Ross Campbell se trouve être un bien meilleur créateur d’ambiance que dessinateur. Si ses précédents artworks* ont toujours été racés et sexy, on le sent débordé par le travail simultané à fournir sur le scénario et la mise en couleur. Les expressions et postures des personnages, très inégales, peinent souvent à convaincre ; et le lettrage importun n’aide en rien. Les bulles sabotent rageusement l’ambiance que Campbell tend à imposer. Pour le prouver, on se rend vite compte du pouvoir des non-dits : les scènes muettes s’avèrent, et de loin, les meilleures du comic-book. Lourde et fruste, la typographie stéréotypée apparaît très fatigante et n’appuie pas un script que l’on rappelle assez niais ; en tous les cas bien loin de Kirk ou même, au cinéma, de Snyder. Ça va faire mal à certains, ça...
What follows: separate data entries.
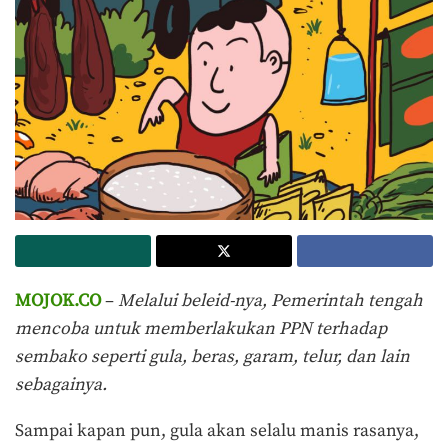
MOJOK.CO
–
Melalui beleid-nya, Pemerintah tengah
mencoba untuk memberlakukan PPN terhadap
sembako seperti gula, beras, garam, telur, dan lain
sebagainya.
Sampai kapan pun, gula akan selalu manis rasanya,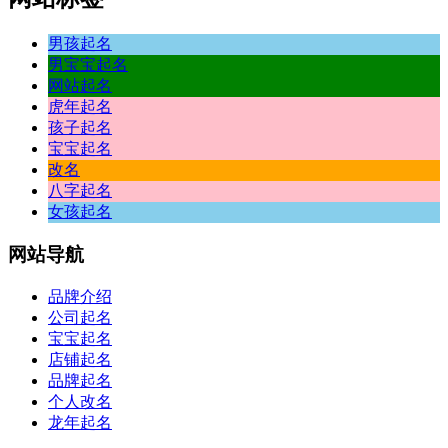
男孩起名
男宝宝起名
网站起名
虎年起名
孩子起名
宝宝起名
改名
八字起名
女孩起名
网站
导航
品牌介绍
公司起名
宝宝起名
店铺起名
品牌起名
个人改名
龙年起名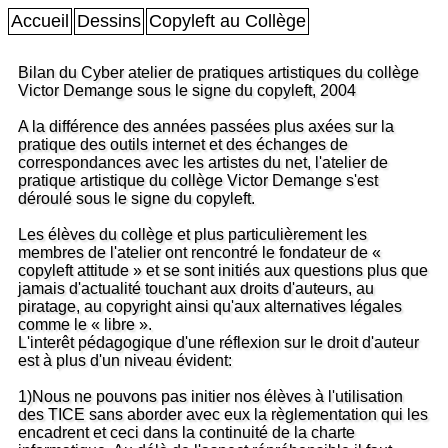
Accueil
Dessins
Copyleft au Collège
Bilan du Cyber atelier de pratiques artistiques du collège
Victor Demange sous le signe du copyleft, 2004
A la différence des années passées plus axées sur la
pratique des outils internet et des échanges de
correspondances avec les artistes du net, l'atelier de
pratique artistique du collège Victor Demange s'est
déroulé sous le signe du copyleft.
Les élèves du collège et plus particulièrement les
membres de l'atelier ont rencontré le fondateur de «
copyleft attitude » et se sont initiés aux questions plus que
jamais d'actualité touchant aux droits d'auteurs, au
piratage, au copyright ainsi qu'aux alternatives légales
comme le « libre ».
L'interêt pédagogique d'une réflexion sur le droit d'auteur
est à plus d'un niveau évident:
1)Nous ne pouvons pas initier nos élèves à l'utilisation
des TICE sans aborder avec eux la règlementation qui les
encadrent et ceci dans la continuité de la charte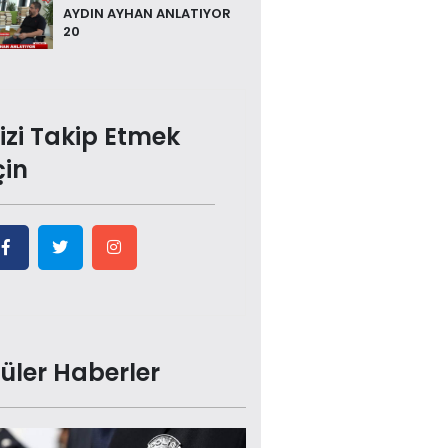
AYDIN AYHAN ANLATIYOR
20
izi Takip Etmek
çin
üler Haberler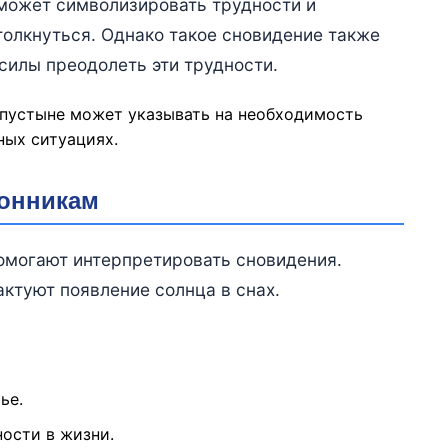
 может символизировать трудности и
толкнуться. Однако такое сновидение также
 силы преодолеть эти трудности.
пустыне может указывать на необходимость
ных ситуациях.
сонникам
омогают интерпретировать сновидения.
ктуют появление солнца в снах.
ье.
ости в жизни.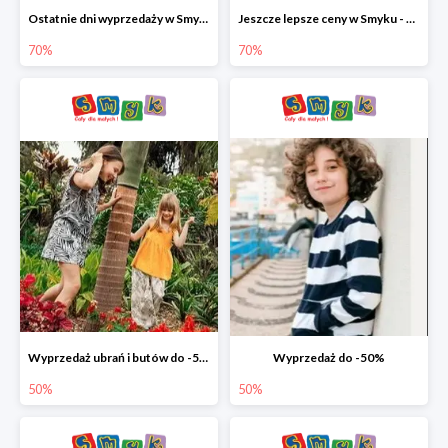
Ostatnie dni wyprzedaży w Smyku - ubrania i buty do -70%
Jeszcze lepsze ceny w Smyku - ubrania i buty do -70%
70%
70%
Wyprzedaż ubrań i butów do -50%
Wyprzedaż do -50%
50%
50%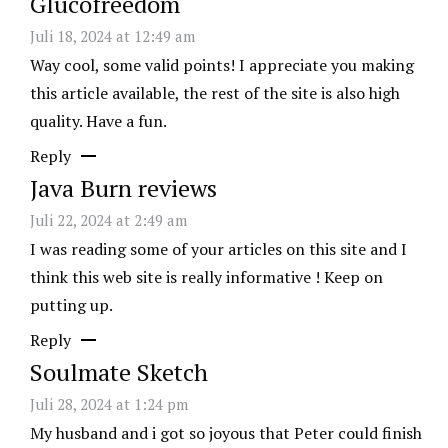
Glucofreedom
Juli 18, 2024 at 12:49 am
Way cool, some valid points! I appreciate you making
this article available, the rest of the site is also high
quality. Have a fun.
Reply
Java Burn reviews
Juli 22, 2024 at 2:49 am
I was reading some of your articles on this site and I
think this web site is really informative ! Keep on
putting up.
Reply
Soulmate Sketch
Juli 28, 2024 at 1:24 pm
My husband and i got so joyous that Peter could finish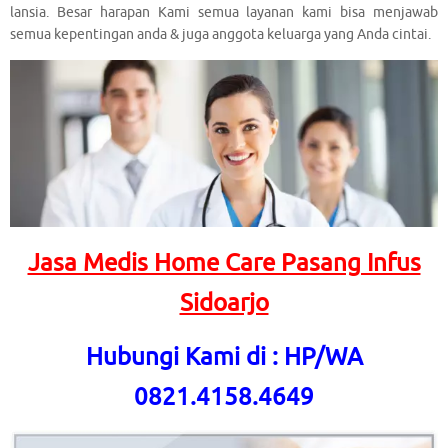
lansia. Besar harapan Kami semua layanan kami bisa menjawab
semua kepentingan anda & juga anggota keluarga yang Anda cintai.
Jasa Medis Home Care Pasang Infus
Sidoarjo
Hubungi Kami di : HP/WA
0821.4158.4649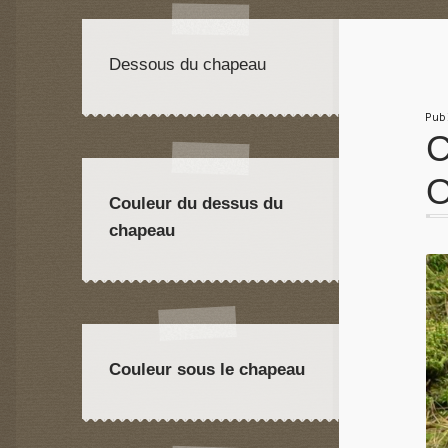
Dessous du chapeau
Pu
C
O
Couleur du dessus du
chapeau
Couleur sous le chapeau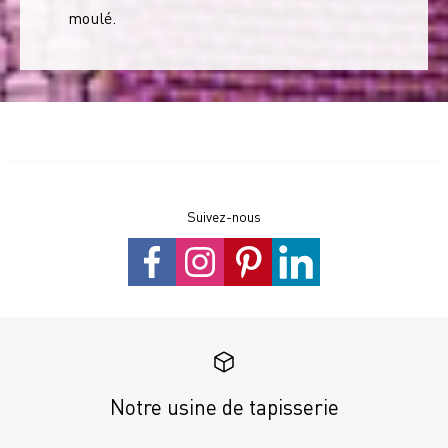
moulé.
Suivez-nous
Notre usine de tapisserie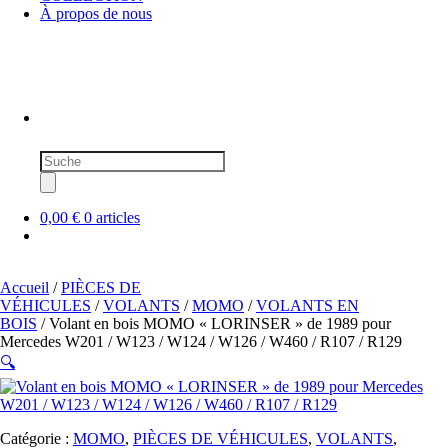
À propos de nous
Recherche
de
produits
0,00 €
0 articles
Accueil
/
PIÈCES DE
VÉHICULES
/
VOLANTS
/
MOMO
/
VOLANTS EN
BOIS
/ Volant en bois MOMO « LORINSER » de 1989 pour
Mercedes W201 / W123 / W124 / W126 / W460 / R107 / R129
🔍
Catégorie :
MOMO
,
PIÈCES DE VÉHICULES
,
VOLANTS
,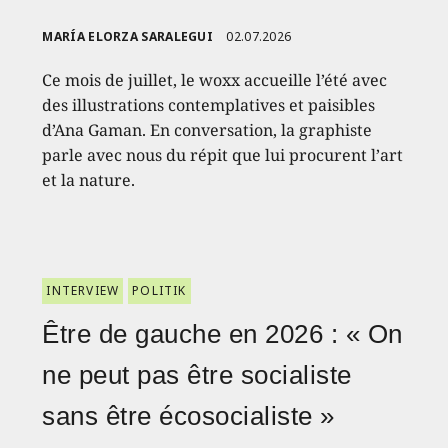
MARÍA ELORZA SARALEGUI
02.07.2026
Ce mois de juillet, le woxx accueille l’été avec
des illustrations contemplatives et paisibles
d’Ana Gaman. En conversation, la graphiste
parle avec nous du répit que lui procurent l’art
et la nature.
INTERVIEW
POLITIK
Être de gauche en 2026 : « On
ne peut pas être socialiste
sans être écosocialiste »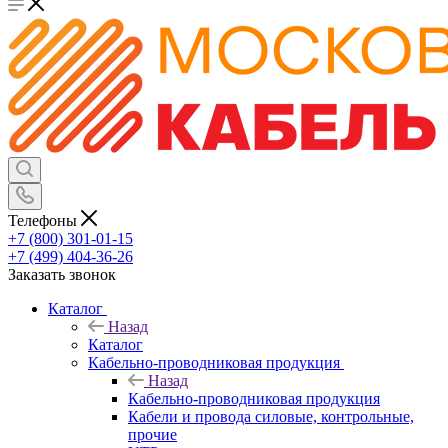
Телефоны
+7 (800) 301-01-15
+7 (499) 404-36-26
Заказать звонок
Каталог
Назад
Каталог
Кабельно-проводниковая продукция
Назад
Кабельно-проводниковая продукция
Кабели и провода силовые, контрольные,
прочие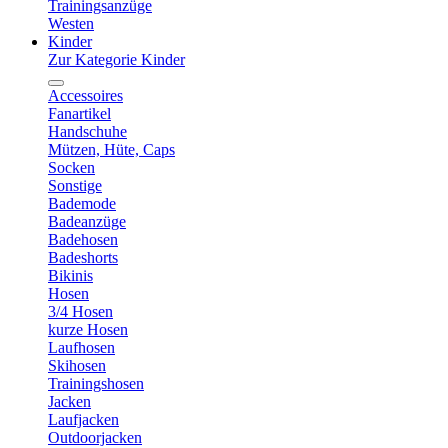
Trainingsanzüge
Westen
Kinder
Zur Kategorie Kinder
Accessoires
Fanartikel
Handschuhe
Mützen, Hüte, Caps
Socken
Sonstige
Bademode
Badeanzüge
Badehosen
Badeshorts
Bikinis
Hosen
3/4 Hosen
kurze Hosen
Laufhosen
Skihosen
Trainingshosen
Jacken
Laufjacken
Outdoorjacken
Ca ne rigole pas vraiment dans cette histoire de zombies. Si Ross Campbell prend plaisir à déchiqueter ses personnages - et le fait bien, le lecteur n’y voit pas vraiment d’inconvénients étant donné le peu d’intérêt que ces derniers lui procurent. L’encrage sépia soulignant la moiteur de la Floride, ainsi que l’utilisation violente et “récurrente” du rouge, se révèlent des idées charmantes et cohérentes... contrairement au scénario et dialogues échappés d’une sitcom AB Productions, enfoncés qui plus est par un lettrage grossier qui fracasse tout effet. Si les slashers super-méga-goules vous branchent, la dizaine d’euros paraîtra une broutille face aux deux-cents pages du carnage ; les plus exigeants tailleront la route vers quelques zigouillages plus vivants que ce comic-book légèrement mort.